'''

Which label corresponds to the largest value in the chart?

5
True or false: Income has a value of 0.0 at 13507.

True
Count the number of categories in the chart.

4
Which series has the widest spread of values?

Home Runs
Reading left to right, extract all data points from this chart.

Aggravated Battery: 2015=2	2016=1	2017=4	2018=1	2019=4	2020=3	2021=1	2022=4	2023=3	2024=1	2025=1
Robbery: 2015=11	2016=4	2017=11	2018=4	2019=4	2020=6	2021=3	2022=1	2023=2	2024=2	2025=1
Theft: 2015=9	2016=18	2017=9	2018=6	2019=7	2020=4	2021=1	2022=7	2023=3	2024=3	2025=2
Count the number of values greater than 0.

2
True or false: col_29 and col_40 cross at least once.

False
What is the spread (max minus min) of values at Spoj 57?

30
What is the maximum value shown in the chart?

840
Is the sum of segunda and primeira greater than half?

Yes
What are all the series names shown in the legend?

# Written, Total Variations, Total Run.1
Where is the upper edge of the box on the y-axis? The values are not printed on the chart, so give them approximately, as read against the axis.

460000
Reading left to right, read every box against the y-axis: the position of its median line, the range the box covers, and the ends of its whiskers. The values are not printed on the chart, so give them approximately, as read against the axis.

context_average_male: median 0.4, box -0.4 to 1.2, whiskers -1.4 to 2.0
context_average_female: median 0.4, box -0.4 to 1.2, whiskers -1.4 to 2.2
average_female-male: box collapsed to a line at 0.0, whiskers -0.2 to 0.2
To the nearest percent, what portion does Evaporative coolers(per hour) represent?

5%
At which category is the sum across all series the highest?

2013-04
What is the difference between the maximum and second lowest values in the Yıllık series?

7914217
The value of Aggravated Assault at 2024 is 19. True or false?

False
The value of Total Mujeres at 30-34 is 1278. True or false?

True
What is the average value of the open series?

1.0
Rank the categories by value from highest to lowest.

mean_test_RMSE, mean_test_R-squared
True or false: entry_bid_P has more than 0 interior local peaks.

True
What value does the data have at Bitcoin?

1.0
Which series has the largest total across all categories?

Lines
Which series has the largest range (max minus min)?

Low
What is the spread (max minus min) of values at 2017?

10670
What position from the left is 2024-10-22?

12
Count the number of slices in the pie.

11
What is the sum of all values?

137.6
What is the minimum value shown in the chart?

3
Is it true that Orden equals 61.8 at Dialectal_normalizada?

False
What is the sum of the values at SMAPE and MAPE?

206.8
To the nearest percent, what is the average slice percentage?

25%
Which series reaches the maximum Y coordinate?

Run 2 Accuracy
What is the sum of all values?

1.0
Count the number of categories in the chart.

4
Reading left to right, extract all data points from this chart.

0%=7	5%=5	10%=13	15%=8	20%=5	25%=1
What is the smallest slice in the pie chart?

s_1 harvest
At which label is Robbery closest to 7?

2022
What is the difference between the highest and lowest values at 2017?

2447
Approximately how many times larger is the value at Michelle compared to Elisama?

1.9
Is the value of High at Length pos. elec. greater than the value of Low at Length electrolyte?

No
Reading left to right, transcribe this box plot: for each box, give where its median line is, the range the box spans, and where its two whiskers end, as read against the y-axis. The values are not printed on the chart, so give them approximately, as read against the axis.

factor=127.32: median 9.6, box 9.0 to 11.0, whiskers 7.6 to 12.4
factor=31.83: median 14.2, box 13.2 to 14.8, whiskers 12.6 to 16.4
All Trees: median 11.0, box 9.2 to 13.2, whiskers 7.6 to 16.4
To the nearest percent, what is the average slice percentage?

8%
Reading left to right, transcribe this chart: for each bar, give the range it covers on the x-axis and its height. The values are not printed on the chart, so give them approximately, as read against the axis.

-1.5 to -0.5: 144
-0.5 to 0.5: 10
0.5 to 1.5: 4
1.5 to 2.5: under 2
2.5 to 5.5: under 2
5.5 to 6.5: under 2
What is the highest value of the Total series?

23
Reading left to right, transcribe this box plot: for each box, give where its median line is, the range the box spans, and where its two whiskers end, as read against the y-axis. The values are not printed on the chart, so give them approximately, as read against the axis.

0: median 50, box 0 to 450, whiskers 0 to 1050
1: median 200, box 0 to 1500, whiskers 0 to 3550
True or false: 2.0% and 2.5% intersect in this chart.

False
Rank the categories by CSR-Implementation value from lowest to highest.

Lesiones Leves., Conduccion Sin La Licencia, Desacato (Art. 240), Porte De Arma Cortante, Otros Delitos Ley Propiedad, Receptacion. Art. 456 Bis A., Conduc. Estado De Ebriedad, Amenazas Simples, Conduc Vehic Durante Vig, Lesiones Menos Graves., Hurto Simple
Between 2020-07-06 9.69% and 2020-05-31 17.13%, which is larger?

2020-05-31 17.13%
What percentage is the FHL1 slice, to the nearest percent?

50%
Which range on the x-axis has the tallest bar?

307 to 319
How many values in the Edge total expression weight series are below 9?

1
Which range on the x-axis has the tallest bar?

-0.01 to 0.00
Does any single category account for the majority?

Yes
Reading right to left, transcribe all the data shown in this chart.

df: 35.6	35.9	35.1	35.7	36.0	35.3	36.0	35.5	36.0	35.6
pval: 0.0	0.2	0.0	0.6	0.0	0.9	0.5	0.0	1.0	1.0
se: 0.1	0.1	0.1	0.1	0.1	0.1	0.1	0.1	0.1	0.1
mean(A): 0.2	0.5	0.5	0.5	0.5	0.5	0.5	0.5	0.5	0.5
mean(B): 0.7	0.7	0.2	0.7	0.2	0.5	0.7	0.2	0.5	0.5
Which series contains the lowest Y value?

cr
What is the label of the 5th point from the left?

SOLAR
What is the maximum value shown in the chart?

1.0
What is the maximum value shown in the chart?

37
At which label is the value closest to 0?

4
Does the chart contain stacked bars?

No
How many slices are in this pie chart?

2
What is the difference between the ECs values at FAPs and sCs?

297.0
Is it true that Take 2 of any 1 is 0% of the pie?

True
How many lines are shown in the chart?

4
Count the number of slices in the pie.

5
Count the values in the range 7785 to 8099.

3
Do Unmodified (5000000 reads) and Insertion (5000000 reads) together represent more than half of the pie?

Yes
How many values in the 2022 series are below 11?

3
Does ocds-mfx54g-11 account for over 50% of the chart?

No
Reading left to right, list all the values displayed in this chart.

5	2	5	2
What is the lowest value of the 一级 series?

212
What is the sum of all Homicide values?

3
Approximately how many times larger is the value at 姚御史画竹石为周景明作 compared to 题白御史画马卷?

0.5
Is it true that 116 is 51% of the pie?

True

'''

Reproduce every row above word for word, keeping each line and its order unchanged.

Which label corresponds to the largest value in the chart?

5
True or false: Income has a value of 0.0 at 13507.

True
Count the number of categories in the chart.

4
Which series has the widest spread of values?

Home Runs
Reading left to right, extract all data points from this chart.

Aggravated Battery: 2015=2	2016=1	2017=4	2018=1	2019=4	2020=3	2021=1	2022=4	2023=3	2024=1	2025=1
Robbery: 2015=11	2016=4	2017=11	2018=4	2019=4	2020=6	2021=3	2022=1	2023=2	2024=2	2025=1
Theft: 2015=9	2016=18	2017=9	2018=6	2019=7	2020=4	2021=1	2022=7	2023=3	2024=3	2025=2
Count the number of values greater than 0.

2
True or false: col_29 and col_40 cross at least once.

False
What is the spread (max minus min) of values at Spoj 57?

30
What is the maximum value shown in the chart?

840
Is the sum of segunda and primeira greater than half?

Yes
What are all the series names shown in the legend?

# Written, Total Variations, Total Run.1
Where is the upper edge of the box on the y-axis? The values are not printed on the chart, so give them approximately, as read against the axis.

460000
Reading left to right, read every box against the y-axis: the position of its median line, the range the box covers, and the ends of its whiskers. The values are not printed on the chart, so give them approximately, as read against the axis.

context_average_male: median 0.4, box -0.4 to 1.2, whiskers -1.4 to 2.0
context_average_female: median 0.4, box -0.4 to 1.2, whiskers -1.4 to 2.2
average_female-male: box collapsed to a line at 0.0, whiskers -0.2 to 0.2
To the nearest percent, what portion does Evaporative coolers(per hour) represent?

5%
At which category is the sum across all series the highest?

2013-04
What is the difference between the maximum and second lowest values in the Yıllık series?

7914217
The value of Aggravated Assault at 2024 is 19. True or false?

False
The value of Total Mujeres at 30-34 is 1278. True or false?

True
What is the average value of the open series?

1.0
Rank the categories by value from highest to lowest.

mean_test_RMSE, mean_test_R-squared
True or false: entry_bid_P has more than 0 interior local peaks.

True
What value does the data have at Bitcoin?

1.0
Which series has the largest total across all categories?

Lines
Which series has the largest range (max minus min)?

Low
What is the spread (max minus min) of values at 2017?

10670
What position from the left is 2024-10-22?

12
Count the number of slices in the pie.

11
What is the sum of all values?

137.6
What is the minimum value shown in the chart?

3
Is it true that Orden equals 61.8 at Dialectal_normalizada?

False
What is the sum of the values at SMAPE and MAPE?

206.8
To the nearest percent, what is the average slice percentage?

25%
Which series reaches the maximum Y coordinate?

Run 2 Accuracy
What is the sum of all values?

1.0
Count the number of categories in the chart.

4
Reading left to right, extract all data points from this chart.

0%=7	5%=5	10%=13	15%=8	20%=5	25%=1
What is the smallest slice in the pie chart?

s_1 harvest
At which label is Robbery closest to 7?

2022
What is the difference between the highest and lowest values at 2017?

2447
Approximately how many times larger is the value at Michelle compared to Elisama?

1.9
Is the value of High at Length pos. elec. greater than the value of Low at Length electrolyte?

No
Reading left to right, transcribe this box plot: for each box, give where its median line is, the range the box spans, and where its two whiskers end, as read against the y-axis. The values are not printed on the chart, so give them approximately, as read against the axis.

factor=127.32: median 9.6, box 9.0 to 11.0, whiskers 7.6 to 12.4
factor=31.83: median 14.2, box 13.2 to 14.8, whiskers 12.6 to 16.4
All Trees: median 11.0, box 9.2 to 13.2, whiskers 7.6 to 16.4
To the nearest percent, what is the average slice percentage?

8%
Reading left to right, transcribe this chart: for each bar, give the range it covers on the x-axis and its height. The values are not printed on the chart, so give them approximately, as read against the axis.

-1.5 to -0.5: 144
-0.5 to 0.5: 10
0.5 to 1.5: 4
1.5 to 2.5: under 2
2.5 to 5.5: under 2
5.5 to 6.5: under 2
What is the highest value of the Total series?

23
Reading left to right, transcribe this box plot: for each box, give where its median line is, the range the box spans, and where its two whiskers end, as read against the y-axis. The values are not printed on the chart, so give them approximately, as read against the axis.

0: median 50, box 0 to 450, whiskers 0 to 1050
1: median 200, box 0 to 1500, whiskers 0 to 3550
True or false: 2.0% and 2.5% intersect in this chart.

False
Rank the categories by CSR-Implementation value from lowest to highest.

Lesiones Leves., Conduccion Sin La Licencia, Desacato (Art. 240), Porte De Arma Cortante, Otros Delitos Ley Propiedad, Receptacion. Art. 456 Bis A., Conduc. Estado De Ebriedad, Amenazas Simples, Conduc Vehic Durante Vig, Lesiones Menos Graves., Hurto Simple
Between 2020-07-06 9.69% and 2020-05-31 17.13%, which is larger?

2020-05-31 17.13%
What percentage is the FHL1 slice, to the nearest percent?

50%
Which range on the x-axis has the tallest bar?

307 to 319
How many values in the Edge total expression weight series are below 9?

1
Which range on the x-axis has the tallest bar?

-0.01 to 0.00
Does any single category account for the majority?

Yes
Reading right to left, transcribe all the data shown in this chart.

df: 35.6	35.9	35.1	35.7	36.0	35.3	36.0	35.5	36.0	35.6
pval: 0.0	0.2	0.0	0.6	0.0	0.9	0.5	0.0	1.0	1.0
se: 0.1	0.1	0.1	0.1	0.1	0.1	0.1	0.1	0.1	0.1
mean(A): 0.2	0.5	0.5	0.5	0.5	0.5	0.5	0.5	0.5	0.5
mean(B): 0.7	0.7	0.2	0.7	0.2	0.5	0.7	0.2	0.5	0.5
Which series contains the lowest Y value?

cr
What is the label of the 5th point from the left?

SOLAR
What is the maximum value shown in the chart?

1.0
What is the maximum value shown in the chart?

37
At which label is the value closest to 0?

4
Does the chart contain stacked bars?

No
How many slices are in this pie chart?

2
What is the difference between the ECs values at FAPs and sCs?

297.0
Is it true that Take 2 of any 1 is 0% of the pie?

True
How many lines are shown in the chart?

4
Count the number of slices in the pie.

5
Count the values in the range 7785 to 8099.

3
Do Unmodified (5000000 reads) and Insertion (5000000 reads) together represent more than half of the pie?

Yes
How many values in the 2022 series are below 11?

3
Does ocds-mfx54g-11 account for over 50% of the chart?

No
Reading left to right, list all the values displayed in this chart.

5	2	5	2
What is the lowest value of the 一级 series?

212
What is the sum of all Homicide values?

3
Approximately how many times larger is the value at 姚御史画竹石为周景明作 compared to 题白御史画马卷?

0.5
Is it true that 116 is 51% of the pie?

True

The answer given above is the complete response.